● **Extracted text**
Dr Davies said the basic protocols of the internet got in the way when huge amounts of data had to be sent.
At very high speeds the net's Transmission Control Protocol (TCP), that helps ensure data reaches its intended destination, slows things down because it checks to see if packets have arrived.
"TCP was designed along with similar protocols in the 1970s when they were coping with line speeds in the kilobits," he said.
Dr Davies said Dante was looking at changing the basic protocol it used to transport data and at alternative ways of organising its network to provide capacity on demand.
By moving away from pure net protocols and hardware it should become possible to give research institutions bandwidth as it is needed.
Mike Garrett, director of the Europe's Joint Institute for VLBI, said it was working with Dante on ways to get data from its 16 telescopes to its supercomputer for analysis in real-time.
He also said it was carrying out a pilot Grid project to see if it was possible to spread the analysis load by sending out the data to a cluster of computers.
And it is not just astronomers who have much data to deal with
Cardiff University is currently installing a gigabit network as part of the Welsh e-science centre being created at the institution.

● **Data entries**

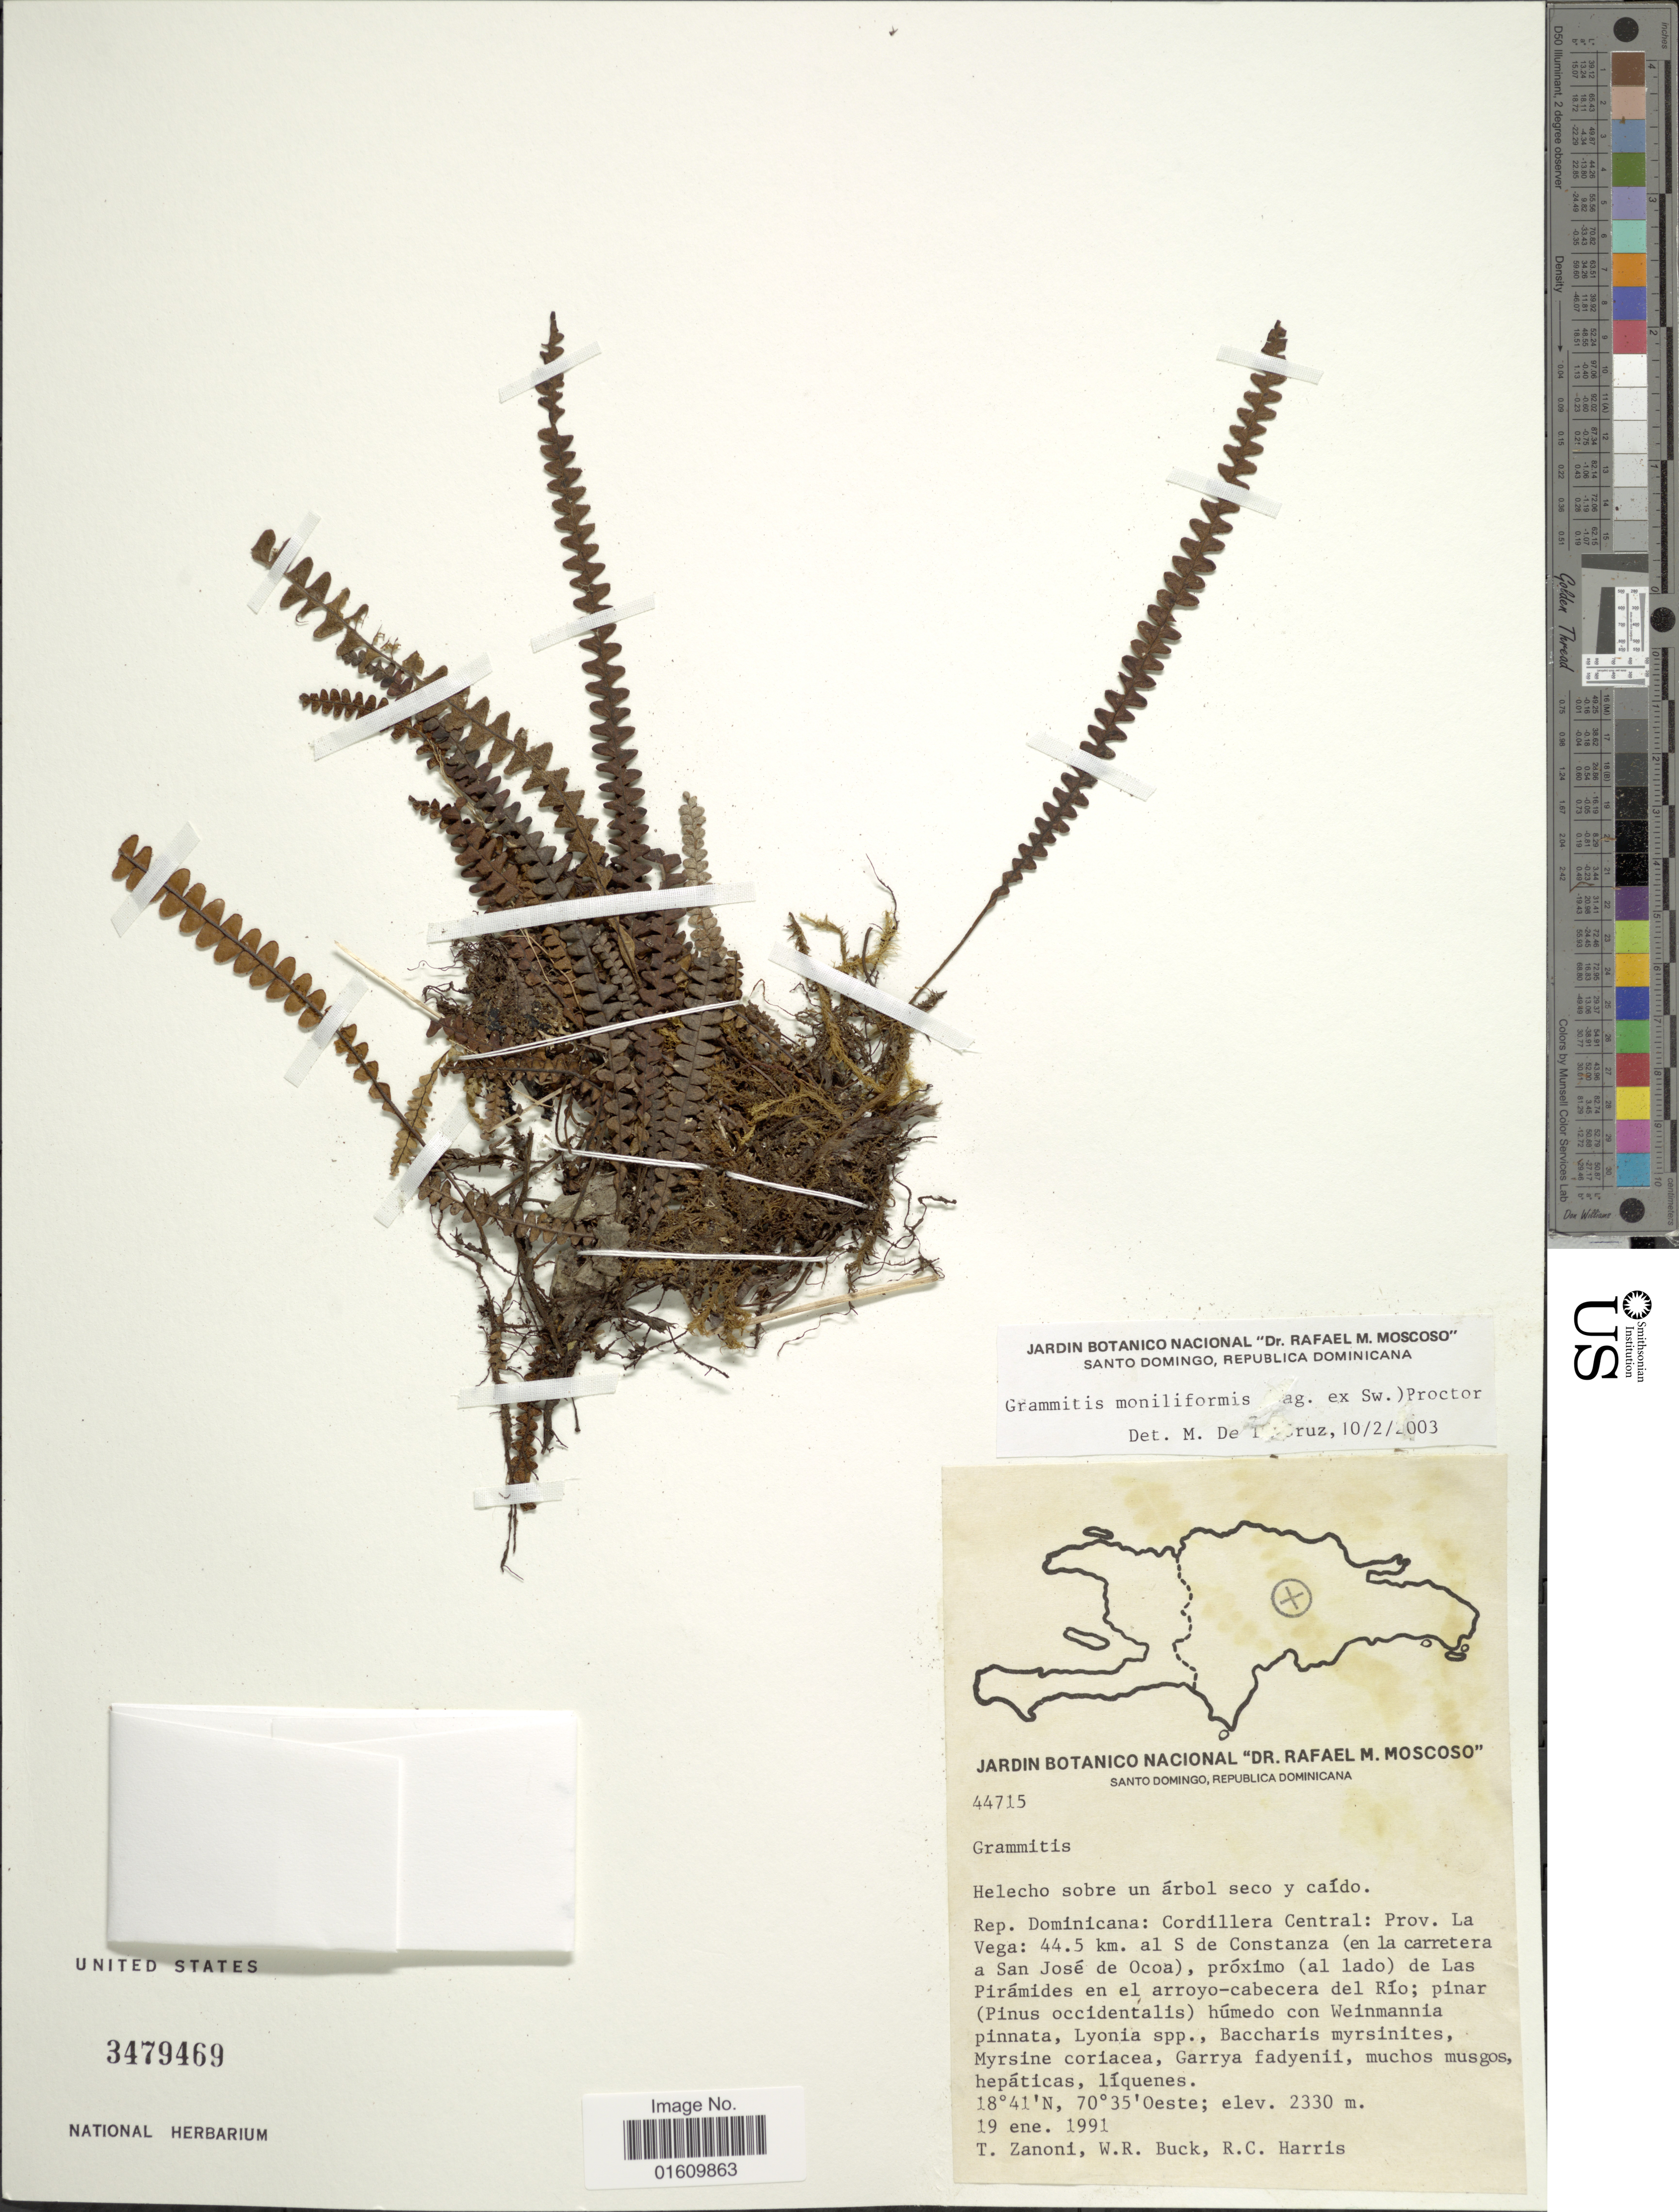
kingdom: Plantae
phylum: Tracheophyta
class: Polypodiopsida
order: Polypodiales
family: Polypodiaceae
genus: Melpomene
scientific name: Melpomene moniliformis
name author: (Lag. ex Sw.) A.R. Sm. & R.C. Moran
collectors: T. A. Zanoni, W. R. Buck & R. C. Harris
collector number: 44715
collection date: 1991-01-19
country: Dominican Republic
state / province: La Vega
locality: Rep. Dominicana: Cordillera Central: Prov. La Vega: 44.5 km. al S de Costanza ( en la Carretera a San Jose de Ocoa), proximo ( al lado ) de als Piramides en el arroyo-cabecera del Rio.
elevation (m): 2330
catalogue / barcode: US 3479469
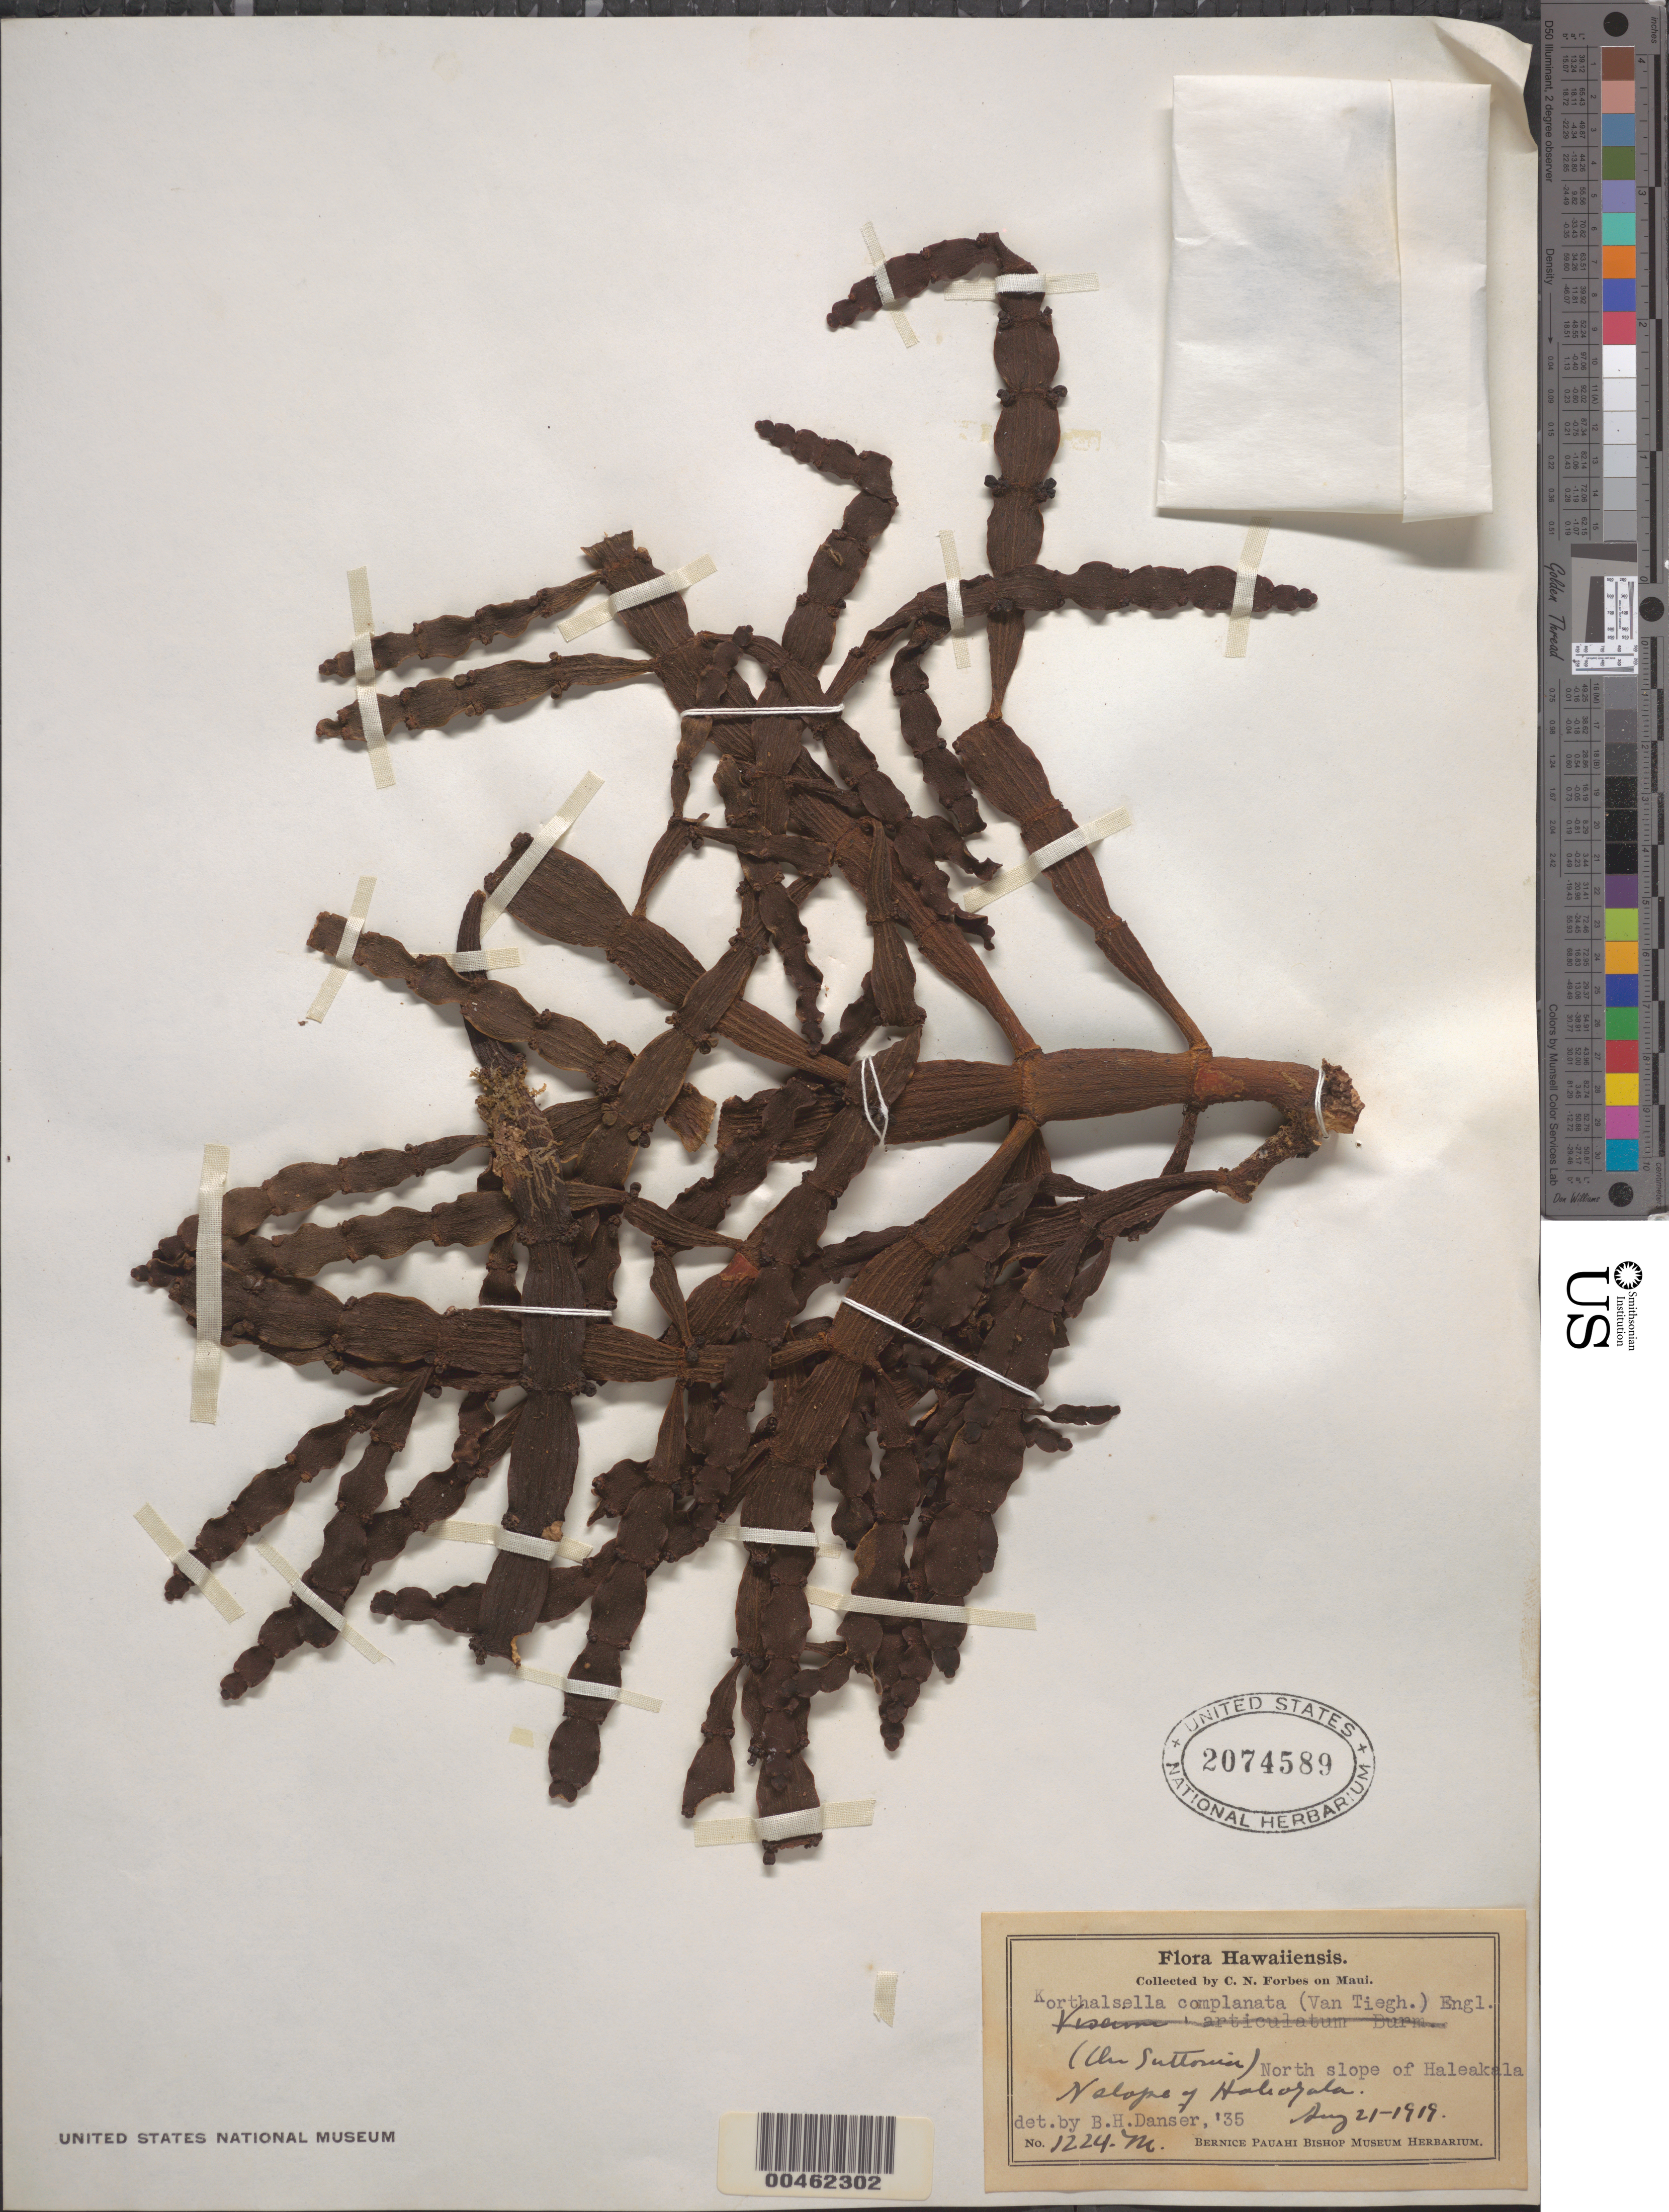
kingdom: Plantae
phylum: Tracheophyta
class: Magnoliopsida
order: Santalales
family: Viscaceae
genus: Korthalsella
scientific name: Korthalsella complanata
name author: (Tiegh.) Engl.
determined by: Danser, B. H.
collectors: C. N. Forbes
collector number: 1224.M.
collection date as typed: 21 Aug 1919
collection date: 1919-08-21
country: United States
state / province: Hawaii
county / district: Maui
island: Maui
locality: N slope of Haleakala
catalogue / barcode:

● **Written tasks**
**1)** Copy out both plant specimen entries word for word, leaving out the pictures.
**2)** Carry the passage on high-speed research networks forward from the point where it stops.
The entries have no connection to the passage on high-speed research networks.

● **Final results**
**1)**
kingdom: Plantae
phylum: Tracheophyta
class: Polypodiopsida
order: Polypodiales
family: Polypodiaceae
genus: Melpomene
scientific name: Melpomene moniliformis
name author: (Lag. ex Sw.) A.R. Sm. & R.C. Moran
collectors: T. A. Zanoni, W. R. Buck & R. C. Harris
collector number: 44715
collection date: 1991-01-19
country: Dominican Republic
state / province: La Vega
locality: Rep. Dominicana: Cordillera Central: Prov. La Vega: 44.5 km. al S de Costanza ( en la Carretera a San Jose de Ocoa), proximo ( al lado ) de als Piramides en el arroyo-cabecera del Rio.
elevation (m): 2330
catalogue / barcode: US 3479469
kingdom: Plantae
phylum: Tracheophyta
class: Magnoliopsida
order: Santalales
family: Viscaceae
genus: Korthalsella
scientific name: Korthalsella complanata
name author: (Tiegh.) Engl.
determined by: Danser, B. H.
collectors: C. N. Forbes
collector number: 1224.M.
collection date as typed: 21 Aug 1919
collection date: 1919-08-21
country: United States
state / province: Hawaii
county / district: Maui
island: Maui
locality: N slope of Haleakala
catalogue / barcode:

**2)**
Tom Wiersma, manager of the network at Cardiff University, said the fast network will help some of its scientists do more with the huge amount of data they gather.
As an example, Cardiff researcher Adam Schultz is using huge numbers of seabed sensors to monitor geological activity and refine theories about the workings of the Earth's interior.
Mr Wiersma said that the high-speed network would make it much easier for scientists like Dr Schultz to move information around and added that broader work on packaging data for analysis would be useful too.
"Scientists need to be able to connect to the Grid, take their data and find the computing resource they need to crunch it without having to worry about preparing the data, splitting it up and so on," he said.